MRTG is a versatile tool for graphing network data [9], this tool can run on a Web server. Every five minutes, it reads the inbound and outbound octet counter of the gateway router, and then logs the data to generate graphs for web pages. These graphs can be viewed using a web browser. Although MRTG gives a graphical overview, it however does not give details about the host and protocol responsible for the traffic monitored. Windmill [10] is a modular system for monitoring network protocol events; it is useful for acquiring the data from the network, but it is however limited in its capability by not providing any facility to aid in the analysis of those events or non protocol events acquired. WebTrafMon [11] uses a probe to extract data from network packets and composes log files. Analysis results are based on the collected log files. Furthermore the user is able to view the analysis result via a generic web browser. WebTrafMon can show traffic information according to the source and destination host through any web interface; it can also show the traffic status according to each protocol in use. Although WebTrafMon has good capabilities, it can not monitor and analyze traffic in a switched network such as Fast Ethernet and Gigabit Ethernet.

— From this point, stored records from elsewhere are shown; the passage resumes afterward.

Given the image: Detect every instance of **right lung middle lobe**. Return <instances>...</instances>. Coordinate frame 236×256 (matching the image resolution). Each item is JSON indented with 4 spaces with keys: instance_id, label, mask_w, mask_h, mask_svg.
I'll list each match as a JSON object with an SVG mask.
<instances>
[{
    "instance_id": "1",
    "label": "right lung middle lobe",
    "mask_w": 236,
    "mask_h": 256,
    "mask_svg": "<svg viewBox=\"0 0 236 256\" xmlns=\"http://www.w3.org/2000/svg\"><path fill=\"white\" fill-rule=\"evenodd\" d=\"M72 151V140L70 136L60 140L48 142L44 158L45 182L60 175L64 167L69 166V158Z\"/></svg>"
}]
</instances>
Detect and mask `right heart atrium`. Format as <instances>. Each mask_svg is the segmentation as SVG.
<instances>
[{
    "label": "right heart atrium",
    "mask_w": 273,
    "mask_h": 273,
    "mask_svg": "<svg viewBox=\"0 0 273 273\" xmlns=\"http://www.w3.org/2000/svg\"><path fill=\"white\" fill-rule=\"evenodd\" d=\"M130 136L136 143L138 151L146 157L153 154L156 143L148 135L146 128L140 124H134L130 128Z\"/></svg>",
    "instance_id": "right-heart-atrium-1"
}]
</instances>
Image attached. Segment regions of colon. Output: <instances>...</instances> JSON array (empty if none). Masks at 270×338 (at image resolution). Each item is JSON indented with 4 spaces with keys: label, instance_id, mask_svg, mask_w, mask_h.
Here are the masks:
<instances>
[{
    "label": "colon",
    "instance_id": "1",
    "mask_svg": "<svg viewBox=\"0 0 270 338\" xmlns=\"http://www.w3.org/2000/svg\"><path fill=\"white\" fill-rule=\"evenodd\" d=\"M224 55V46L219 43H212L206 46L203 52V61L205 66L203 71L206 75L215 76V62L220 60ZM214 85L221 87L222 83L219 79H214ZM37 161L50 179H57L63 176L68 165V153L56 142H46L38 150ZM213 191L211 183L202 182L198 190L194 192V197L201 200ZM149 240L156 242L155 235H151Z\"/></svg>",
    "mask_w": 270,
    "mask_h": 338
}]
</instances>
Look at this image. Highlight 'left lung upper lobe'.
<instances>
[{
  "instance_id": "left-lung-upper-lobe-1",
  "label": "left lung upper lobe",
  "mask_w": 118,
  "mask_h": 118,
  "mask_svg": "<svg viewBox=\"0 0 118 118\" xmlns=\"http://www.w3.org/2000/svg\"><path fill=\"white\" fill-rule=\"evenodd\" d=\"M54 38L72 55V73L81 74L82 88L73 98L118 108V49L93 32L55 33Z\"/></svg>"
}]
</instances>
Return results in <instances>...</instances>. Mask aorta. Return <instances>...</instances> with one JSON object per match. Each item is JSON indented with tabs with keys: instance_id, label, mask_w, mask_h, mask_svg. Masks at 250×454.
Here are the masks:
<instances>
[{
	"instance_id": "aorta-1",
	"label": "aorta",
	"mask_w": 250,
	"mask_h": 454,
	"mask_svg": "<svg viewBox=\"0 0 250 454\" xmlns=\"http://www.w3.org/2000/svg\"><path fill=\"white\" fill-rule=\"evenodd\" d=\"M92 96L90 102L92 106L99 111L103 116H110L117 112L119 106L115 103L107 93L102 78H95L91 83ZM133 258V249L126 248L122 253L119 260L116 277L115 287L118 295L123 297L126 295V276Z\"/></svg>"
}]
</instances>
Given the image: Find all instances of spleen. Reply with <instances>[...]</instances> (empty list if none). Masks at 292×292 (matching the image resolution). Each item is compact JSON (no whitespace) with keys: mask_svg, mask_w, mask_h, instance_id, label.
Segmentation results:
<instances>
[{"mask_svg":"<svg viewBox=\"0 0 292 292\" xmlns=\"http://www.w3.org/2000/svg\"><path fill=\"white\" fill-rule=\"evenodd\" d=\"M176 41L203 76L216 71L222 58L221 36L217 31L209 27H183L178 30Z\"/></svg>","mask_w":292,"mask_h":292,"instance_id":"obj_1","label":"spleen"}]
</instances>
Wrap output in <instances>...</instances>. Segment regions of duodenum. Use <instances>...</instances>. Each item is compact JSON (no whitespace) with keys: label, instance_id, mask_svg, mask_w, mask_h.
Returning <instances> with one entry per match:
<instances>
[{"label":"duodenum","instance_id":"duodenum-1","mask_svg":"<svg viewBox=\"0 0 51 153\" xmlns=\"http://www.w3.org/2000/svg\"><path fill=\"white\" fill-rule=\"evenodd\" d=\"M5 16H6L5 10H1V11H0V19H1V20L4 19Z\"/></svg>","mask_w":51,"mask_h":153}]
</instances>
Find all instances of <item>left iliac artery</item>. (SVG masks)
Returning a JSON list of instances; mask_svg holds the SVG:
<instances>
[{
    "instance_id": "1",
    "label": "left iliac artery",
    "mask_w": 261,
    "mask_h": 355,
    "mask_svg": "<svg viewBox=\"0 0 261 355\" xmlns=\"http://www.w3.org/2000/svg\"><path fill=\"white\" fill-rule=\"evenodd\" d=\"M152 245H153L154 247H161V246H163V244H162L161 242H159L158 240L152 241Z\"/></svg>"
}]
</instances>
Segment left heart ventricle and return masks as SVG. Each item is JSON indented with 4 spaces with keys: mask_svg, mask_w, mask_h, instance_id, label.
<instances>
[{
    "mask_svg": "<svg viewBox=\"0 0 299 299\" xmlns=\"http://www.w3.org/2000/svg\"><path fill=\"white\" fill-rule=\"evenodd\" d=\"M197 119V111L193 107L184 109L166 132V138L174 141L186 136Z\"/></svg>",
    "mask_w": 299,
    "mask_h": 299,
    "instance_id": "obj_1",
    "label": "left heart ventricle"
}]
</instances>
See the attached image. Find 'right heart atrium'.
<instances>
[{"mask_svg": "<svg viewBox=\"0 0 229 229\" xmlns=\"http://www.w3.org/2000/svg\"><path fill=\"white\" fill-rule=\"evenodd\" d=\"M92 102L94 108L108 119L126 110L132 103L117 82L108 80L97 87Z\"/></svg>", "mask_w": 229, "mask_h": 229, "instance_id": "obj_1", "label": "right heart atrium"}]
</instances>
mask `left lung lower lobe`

The continuous Query Systems such as [12] and [13] share many of the concerns of other systems in acquiring and filtering continuous streams of data, this system however lack the ability to easily add new functions over the data, hence they are not extensible. The agile and scalable analysis of network events is a system based on modular analysis and continuous queries [14] allowing users to assemble modules into an efficient system for analyzing multiple types of streaming data. The system is optimized for analyzing and filtering large streams of data, and makes extensive use of polymorphic components that can perform common functions on new and unforeseen types of data without requiring any additional programming. This data analysis system provides a scalable, flexible system for composing ad-hoc analyses of high speed streaming data but does not provide infrastructures for data gathering and network monitoring.
Ntop [15] provides a display similar to the UNIX top command, but for network traffic, it can be used for traffic measurement and monitoring. Features such as the embedded HTTP server, support for various network media types, light CPU utilization, portability across various platforms, and storage of traffic information into an SQL database makes ntop versatile. However, ntop is limited by its high memory requirements when operating in a continuous monitoring environment. The extensive cache usage has the drawback that memory usage is increased [16]. This makes ntop a memory and computational intensive application. Like several of the other tools, ntop uses the same packet capture library to obtain the network data. Since ntop operates in continuous mode, it is designed to operate on networks with speeds of less than 100 Mbps [17]. A continuous network tracing infrastructure was described in [18], it is multi-user based and capable of collecting archives and analyzing network data captured. The system is limited by not providing a universal web interface to display the results of its monitoring. The system requires huge storage, 11TB of shared disk space for data repository since it is not web based and also there is high overhead since the storage system is accessed through an NFS server over an Ethernet link.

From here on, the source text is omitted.